El rostro de Inocencio se encendió al escuchar las palabras del abad y este supo de inmediato que había tocado fibra sensible. Su sonrisa interna se amplió.

—Arnaldo, antes de morir —continuó Guy Paré sin reprimir un brillo de excitación en los ojos al mencionar la muerte del religioso—, me desveló que la reliquia estaba relacionada con el arca de la alianza. Al parecer, el libro del Éxodo menciona una piedra negra, de ónice, que, junto con otras, abriría el arca. También el profeta Ezequiel menciona las piedras que fueron arrebatadas por Dios a Lucifer en su caída.

Inocencio giró sobre sí mismo y caminó de un lado a otro, pensativo. Giotto y Guy Paré esperaron sin atreverse a interrumpirlo. «Alea jacta est», pensó Guy Paré.

Inocencio se detuvo y los miró. Parecía haber tomado una decisión.

—La herejía cátara debe ser aplastada —dijo con determinación—. Es una lacra execrable que asola nuestra fe y la corrompe por la base. Es indispensable acabar con ella.

Guy Paré sintió que había vencido. Tendría una nueva oportunidad.

—Sin embargo —continuó Inocencio—, ahora hay asuntos más importantes que atender.

El abad sintió que un nudo le cerraba la garganta. No pudo evitar una queja.

—Pero...

Inocencio se volvió hacia él enarcando una ceja, lo que fue suficiente para que la protesta finalizara. Guy Paré bajó la cabeza avergonzado.

—En breve lanzaremos una nueva cruzada a Tierra Santa. Necesitaré a mis mejores hombres allí. ¡Giotto! Te unirás a mi ejército, serás mis ojos, mis oídos y mis manos.

Giotto sonrió satisfecho. Aquella sería una misión a la altura de sus capacidades. Podría luchar en buena lid y alejarse de aquel carnicero con el que había convivido dos años. Esperaba que Inocencio lo castigara con la severidad a la que estaba acostumbrado.

—Y tú, abad, tengo otra misión para ti. Regresarás al Languedoc. Quiero que te pongas al frente de un pequeño grupo de monjes. Seréis mis enviados plenipotenciarios para averiguar qué está sucediendo en aquel territorio donde crece la herejía. Mantenme informado y busca la reliquia. Ahora retiraos, tengo mucho que hacer.

Guy Paré sintió que le invadía una alegría irrefrenable. Mantuvo la compostura, ya que, a su lado, Giotto no parecía contento con el resultado de la entrevista.
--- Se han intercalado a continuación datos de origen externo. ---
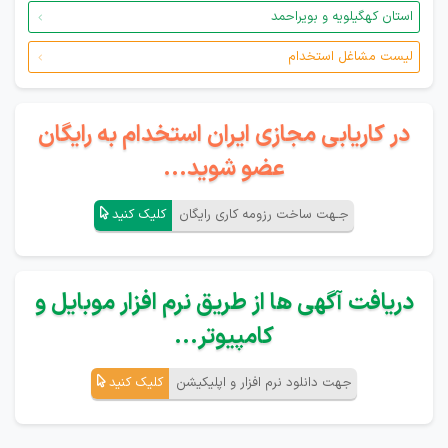
استان کهگیلویه و بویراحمد
لیست مشاغل استخدام
در کاریابی مجازی ایران استخدام به رایگان
عضو شوید...
جـهت ساخت رزومه کاری رایگان
کلیک کنید
دریافت آگهی ها از طریق نرم افزار موبایل و
کامپیوتر...
جهت دانلود نرم افزار و اپلیکیشن
کلیک کنید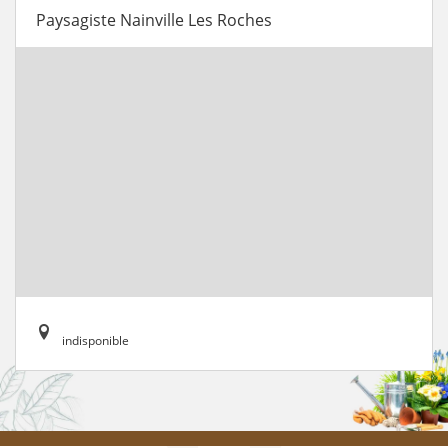
Paysagiste Nainville Les Roches
indisponible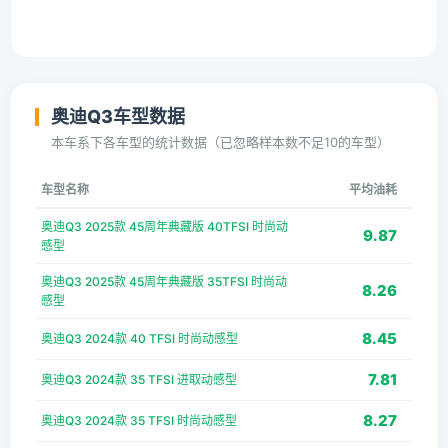
奥迪Q3车型数据
本车系下各车型的统计数据（已忽略样本数不足10的车型）
车型名称
平均油耗
奥迪Q3 2025款 45周年典藏版 40TFSI 时尚动
9.87
感型
奥迪Q3 2025款 45周年典藏版 35TFSI 时尚动
8.26
感型
8.45
奥迪Q3 2024款 40 TFSI 时尚动感型
7.81
奥迪Q3 2024款 35 TFSI 进取动感型
8.27
奥迪Q3 2024款 35 TFSI 时尚动感型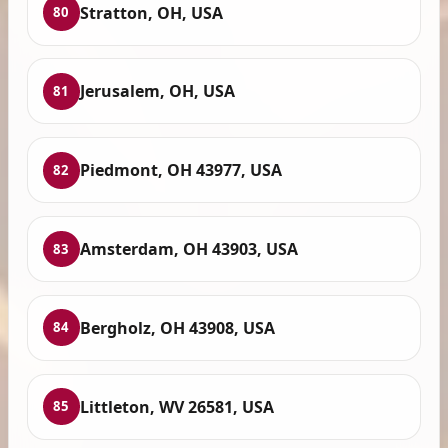
Stratton, OH, USA
80
Jerusalem, OH, USA
81
Piedmont, OH 43977, USA
82
Amsterdam, OH 43903, USA
83
Bergholz, OH 43908, USA
84
Littleton, WV 26581, USA
85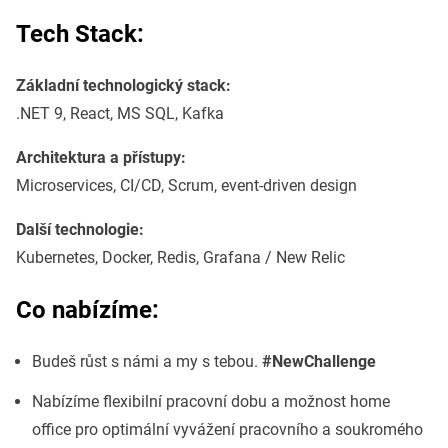
Tech Stack:
Základní technologický stack:
.NET 9, React, MS SQL, Kafka
Architektura a přístupy:
Microservices, CI/CD, Scrum, event-driven design
Další technologie:
Kubernetes, Docker, Redis, Grafana / New Relic
Co nabízíme:
Budeš růst s námi a my s tebou.
#NewChallenge
Nabízíme flexibilní pracovní dobu a možnost home
office pro optimální vyvážení pracovního a soukromého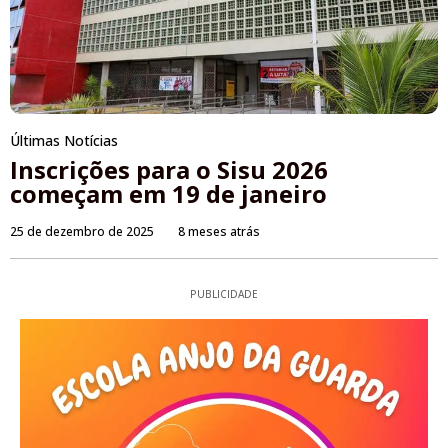
Últimas Notícias
Inscrições para o Sisu 2026
começam em 19 de janeiro
25 de dezembro de 2025
8 meses atrás
PUBLICIDADE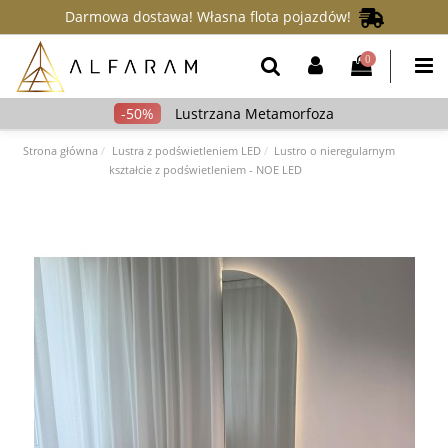
Darmowa dostawa! Własna flota pojazdów!
0
Lustrzana Metamorfoza
Strona główna
Lustra z podświetleniem LED
Lustro o nieregularnym
kształcie z podświetleniem - NOE LED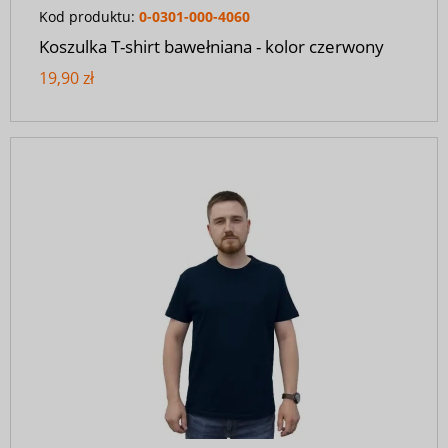
Kod produktu:
0-0301-000-4060
Koszulka T-shirt bawełniana - kolor czerwony
19,90 zł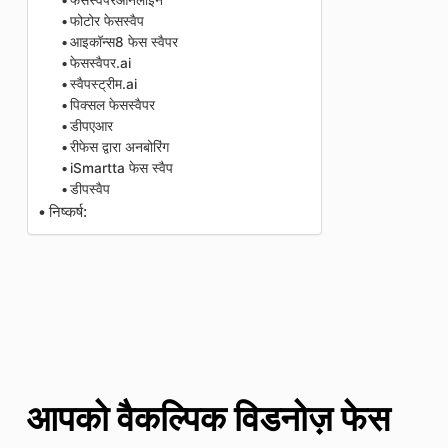
फेसस्वैपरऑनलाइन
फोटोर फेसस्वैप
आइकॉन्स8 फेस स्वैपर
फेसस्वैपर.ai
स्वैपस्ट्रीम.ai
पिक्सल फेसस्वैपर
डीपएआर
रीफेस द्वारा अनबोरिंग
iSmartta फेस स्वैप
डीपस्वैप
निष्कर्ष:
आपको वैकल्पिक विडनोज़ फेस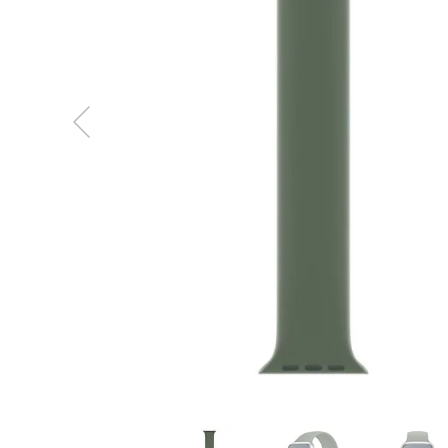
MacBook
Neo
Indygo
MacBook
Neo
Srebrny
Według
pojemności
dysku
MacBook
Neo
256GB
MacBook
Neo
512GB
MacBook
Air
MacBook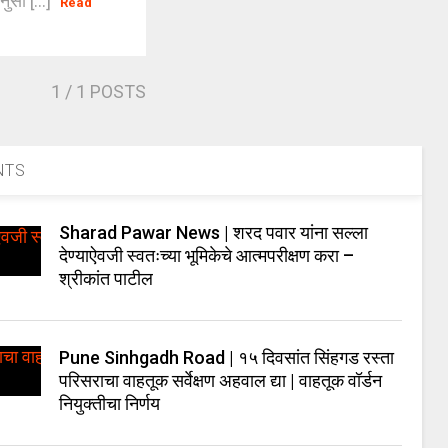
ुसा [...]
Read
1
/ 1 POSTS
NTS
Sharad Pawar News | शरद पवार यांना सल्ला
देण्याऐवजी स्वतःच्या भूमिकेचे आत्मपरीक्षण करा –
श्रीकांत पाटील
Pune Sinhgadh Road | १५ दिवसांत सिंहगड रस्ता
परिसराचा वाहतूक सर्वेक्षण अहवाल द्या | वाहतूक वॉर्डन
नियुक्तीचा निर्णय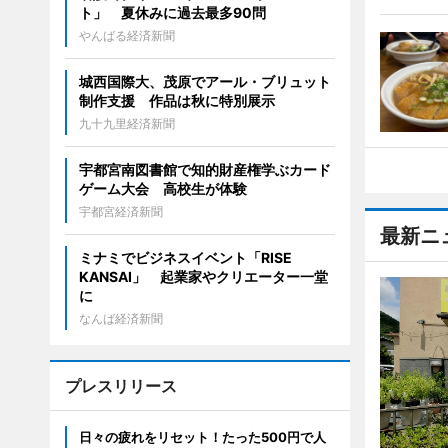
ト」 夏休みに過去最多90問
やんばる経済新聞
城西国際大、茂原でアール・ブリュット
制作支援 作品は秋に特別展示
九十九里経済新聞
宇都宮南図書館で知的財産権学ぶカード
ゲーム大会 高校生が体験
宇都宮経済新聞
最新ニ
ミナミでビジネスイベント「RISE
KANSAI」 起業家やクリエーター一堂
に
なんば経済新聞
プレスリリース
日々の疲れをリセット！たった500円で人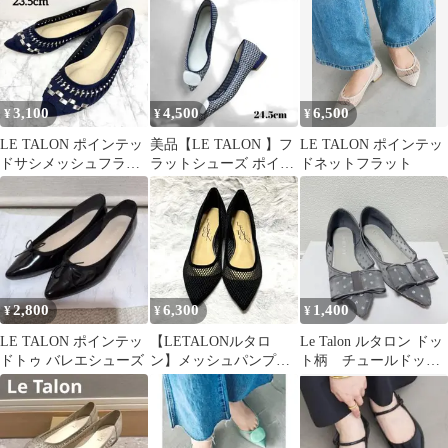
3,100
4,500
6,500
¥
¥
¥
LE TALON ポインテッ
美品【LE TALON 】フ
LE TALON ポインテッ
ドサシメッシュフラッ
ラットシューズ ポイン
ドネットフラット
ト ネイビー 23.5 ルタ
テッド レディース 24.5
ロン
2,800
6,300
1,400
¥
¥
¥
LE TALON ポインテッ
【LETALONルタロ
Le Talon ルタロン ドッ
ドトゥ バレエシューズ
ン】メッシュパンプス
ト柄 チュールドット
ポインテッドトゥ フラ
リボンフラットパンプ
ット黒23.5
ス 23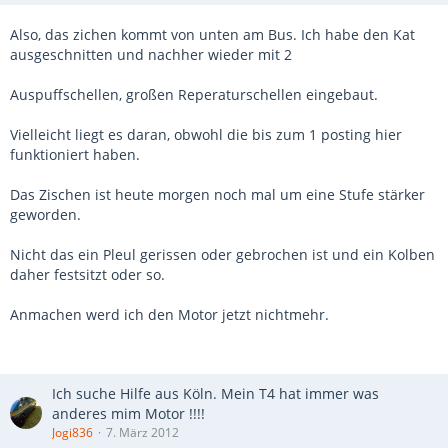
Also, das zichen kommt von unten am Bus. Ich habe den Kat
ausgeschnitten und nachher wieder mit 2
Auspuffschellen, großen Reperaturschellen eingebaut.
Vielleicht liegt es daran, obwohl die bis zum 1 posting hier
funktioniert haben.
Das Zischen ist heute morgen noch mal um eine Stufe stärker
geworden.
Nicht das ein Pleul gerissen oder gebrochen ist und ein Kolben
daher festsitzt oder so.
Anmachen werd ich den Motor jetzt nichtmehr.
Ich suche Hilfe aus Köln. Mein T4 hat immer was
anderes mim Motor !!!!
Jogi836
7. März 2012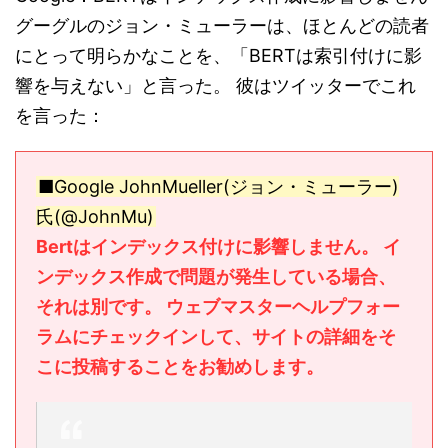
グーグルのジョン・ミューラーは、ほとんどの読者
にとって明らかなことを、「BERTは索引付けに影
響を与えない」と言った。 彼はツイッターでこれ
を言った：
■Google JohnMueller(ジョン・ミューラー)
氏(@JohnMu)
Bertはインデックス付けに影響しません。 イ
ンデックス作成で問題が発生している場合、
それは別です。 ウェブマスターヘルプフォー
ラムにチェックインして、サイトの詳細をそ
こに投稿することをお勧めします。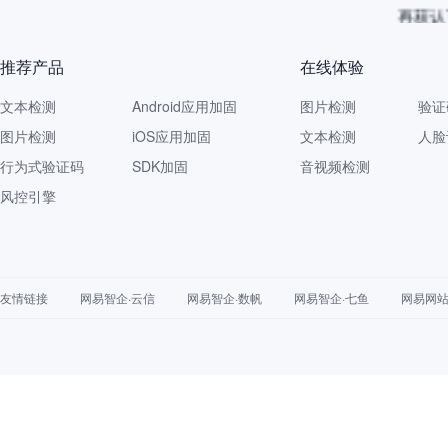
再获认
推荐产品
在线体验
文本检测
Android应用加固
图片检测
验证
图片检测
iOS应用加固
文本检测
人脸
行为式验证码
SDK加固
音视频检测
风控引擎
友情链接
网易智企·云信
网易智企·数帆
网易智企·七鱼
网易网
Abandonaron el salón pontificio y, una vez fuera, el abad no pudo evitar mostrar una sonrisa triunfal que contrastaba con el gesto airado del espadachín italiano. Este se volvió y desapareció sin despedirse, rumiando su frustración.

Guy Paré lo olvidó en ese mismo instante y comenzó a planear su futuro inmediato. Buscaría el rastro del caballero negro en el Languedoc y sería la espada y la cruz de Inocencio contra los herejes. Había sido bendecido.